* _Exercise brief_: Copy out the lines of the records below, starting at the line that contains "new_downloads" and going on through the end of the records, leaving out the pictures.

---------- Material for this exercise ----------

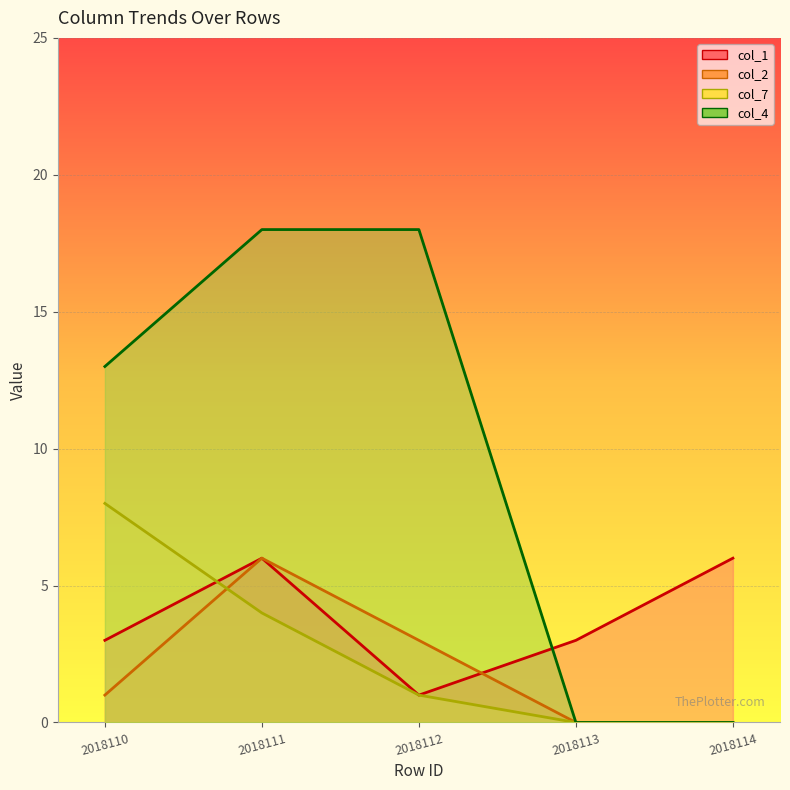

True or false: col_2 has more than 2 interior local peaks.

False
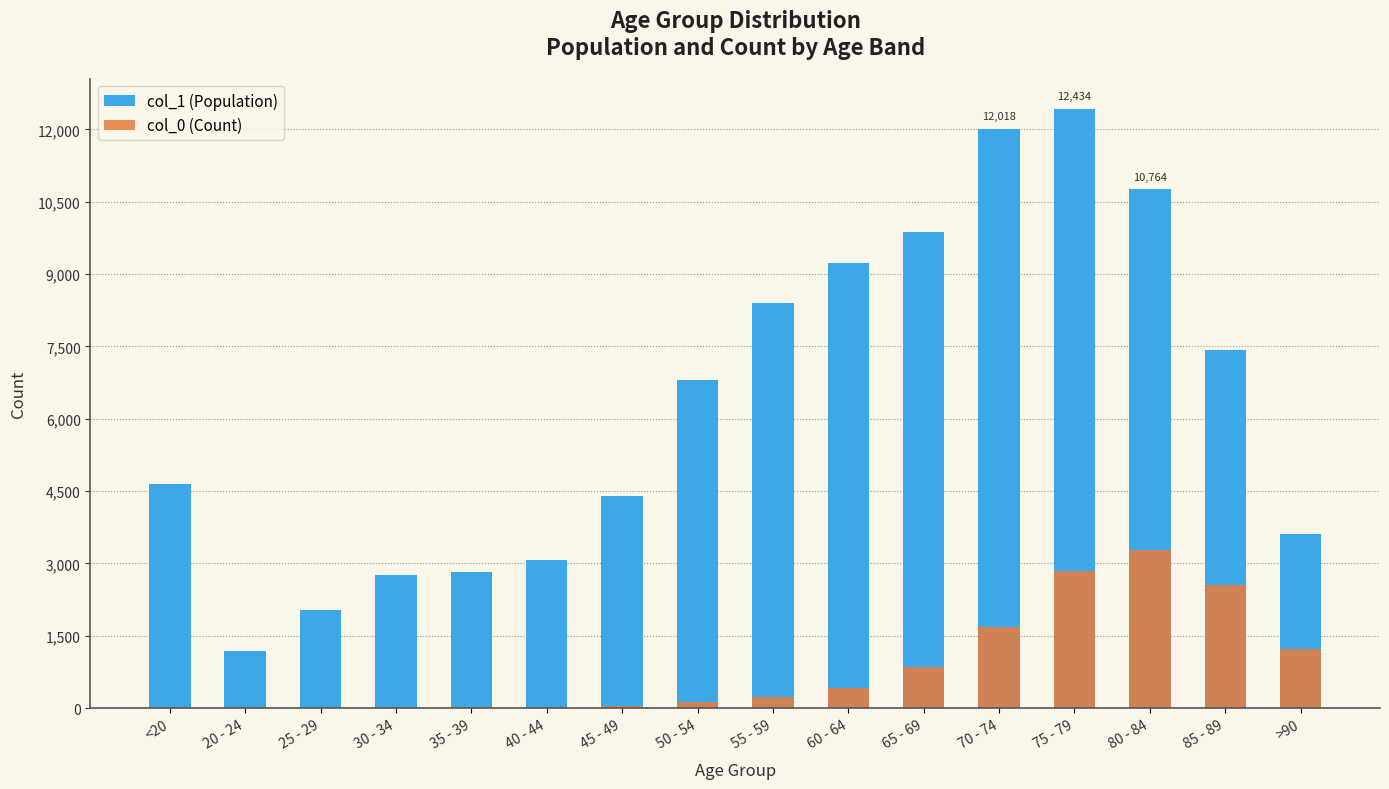

What are all the series names shown in the legend?

col_1 (Population), col_0 (Count)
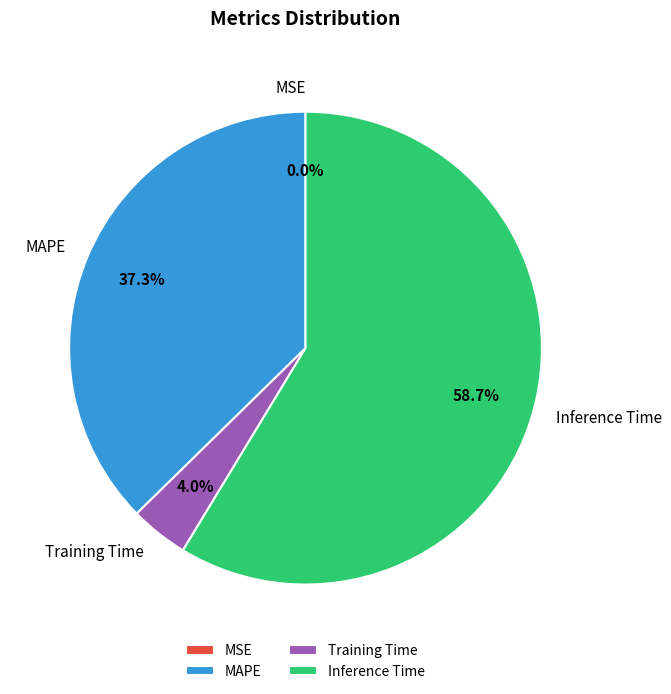

What is the total percentage of Training Time and MAPE?

41.3%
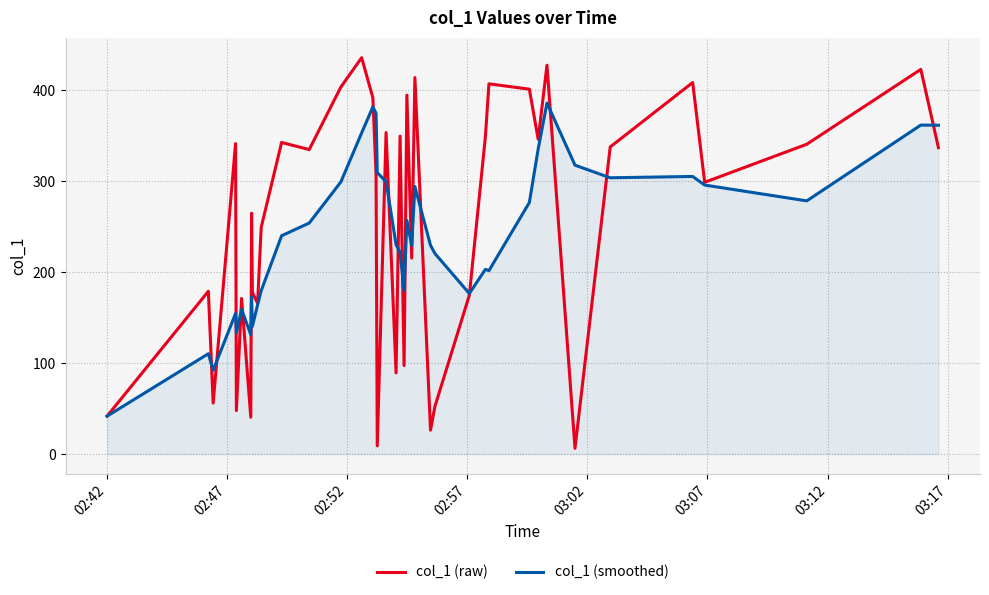

What is the lowest value of the col_1 (smoothed) series?

41.7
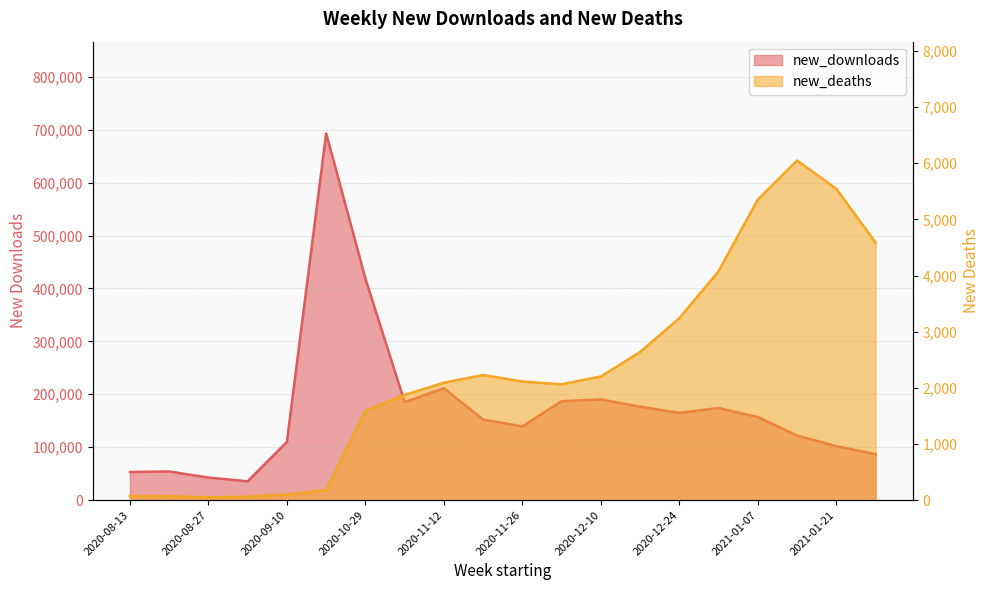

Between 2020-08-20 and 2020-11-12, which series saw the biggest shift?

new_downloads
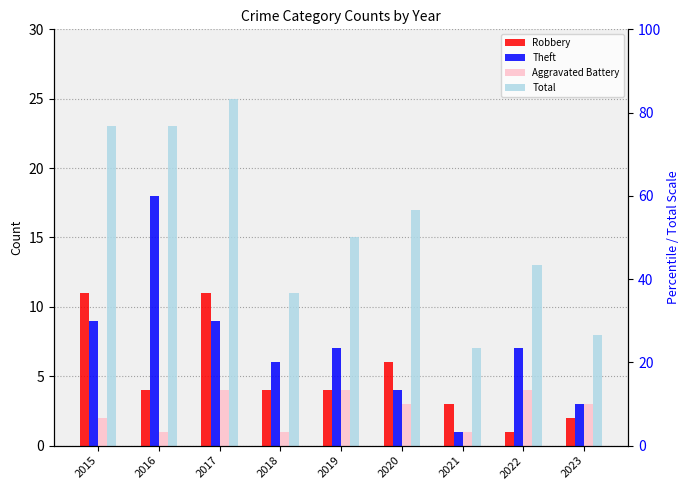

What are all the series names shown in the legend?

Robbery, Theft, Aggravated Battery, Total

----------

* _Output below_:
new_downloads

What are all the series names shown in the legend?

Robbery, Theft, Aggravated Battery, Total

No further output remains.